▶ **Records to use**
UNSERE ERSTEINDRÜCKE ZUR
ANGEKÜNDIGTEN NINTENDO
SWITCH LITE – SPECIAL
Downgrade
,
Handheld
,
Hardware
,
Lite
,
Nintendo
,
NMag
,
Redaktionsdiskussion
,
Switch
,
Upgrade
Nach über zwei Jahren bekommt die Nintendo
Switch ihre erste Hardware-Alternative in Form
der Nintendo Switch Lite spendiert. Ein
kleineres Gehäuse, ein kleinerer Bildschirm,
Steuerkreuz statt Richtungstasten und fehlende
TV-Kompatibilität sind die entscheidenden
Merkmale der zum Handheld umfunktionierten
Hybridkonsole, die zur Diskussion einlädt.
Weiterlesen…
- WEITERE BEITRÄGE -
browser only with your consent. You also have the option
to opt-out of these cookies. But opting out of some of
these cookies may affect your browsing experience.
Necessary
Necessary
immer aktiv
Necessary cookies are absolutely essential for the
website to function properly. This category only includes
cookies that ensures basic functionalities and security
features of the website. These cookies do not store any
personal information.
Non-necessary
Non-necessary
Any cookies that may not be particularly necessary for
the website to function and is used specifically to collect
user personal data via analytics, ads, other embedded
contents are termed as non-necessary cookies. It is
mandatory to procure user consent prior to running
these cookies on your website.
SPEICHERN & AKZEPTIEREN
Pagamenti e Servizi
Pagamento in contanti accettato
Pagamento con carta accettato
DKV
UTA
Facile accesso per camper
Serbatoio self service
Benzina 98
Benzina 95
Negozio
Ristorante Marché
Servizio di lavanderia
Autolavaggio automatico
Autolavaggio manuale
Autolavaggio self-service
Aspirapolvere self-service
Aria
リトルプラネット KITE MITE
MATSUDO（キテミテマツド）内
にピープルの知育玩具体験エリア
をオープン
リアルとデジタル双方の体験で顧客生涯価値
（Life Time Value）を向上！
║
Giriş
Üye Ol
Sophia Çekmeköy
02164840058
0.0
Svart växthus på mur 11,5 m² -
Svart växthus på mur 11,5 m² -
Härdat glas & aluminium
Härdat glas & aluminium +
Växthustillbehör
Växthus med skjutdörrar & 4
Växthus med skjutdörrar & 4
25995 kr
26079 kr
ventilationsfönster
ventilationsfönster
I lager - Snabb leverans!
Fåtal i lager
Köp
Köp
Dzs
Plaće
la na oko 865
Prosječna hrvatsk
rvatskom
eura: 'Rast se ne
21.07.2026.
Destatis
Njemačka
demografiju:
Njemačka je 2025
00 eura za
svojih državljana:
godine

▶ **Task statement**
Up to and including the line with "immer aktiv", print every line of the material above, starting from its first line, exactly.

▶ **Written reply**
UNSERE ERSTEINDRÜCKE ZUR
ANGEKÜNDIGTEN NINTENDO
SWITCH LITE – SPECIAL
Downgrade
,
Handheld
,
Hardware
,
Lite
,
Nintendo
,
NMag
,
Redaktionsdiskussion
,
Switch
,
Upgrade
Nach über zwei Jahren bekommt die Nintendo
Switch ihre erste Hardware-Alternative in Form
der Nintendo Switch Lite spendiert. Ein
kleineres Gehäuse, ein kleinerer Bildschirm,
Steuerkreuz statt Richtungstasten und fehlende
TV-Kompatibilität sind die entscheidenden
Merkmale der zum Handheld umfunktionierten
Hybridkonsole, die zur Diskussion einlädt.
Weiterlesen…
- WEITERE BEITRÄGE -
browser only with your consent. You also have the option
to opt-out of these cookies. But opting out of some of
these cookies may affect your browsing experience.
Necessary
Necessary
immer aktiv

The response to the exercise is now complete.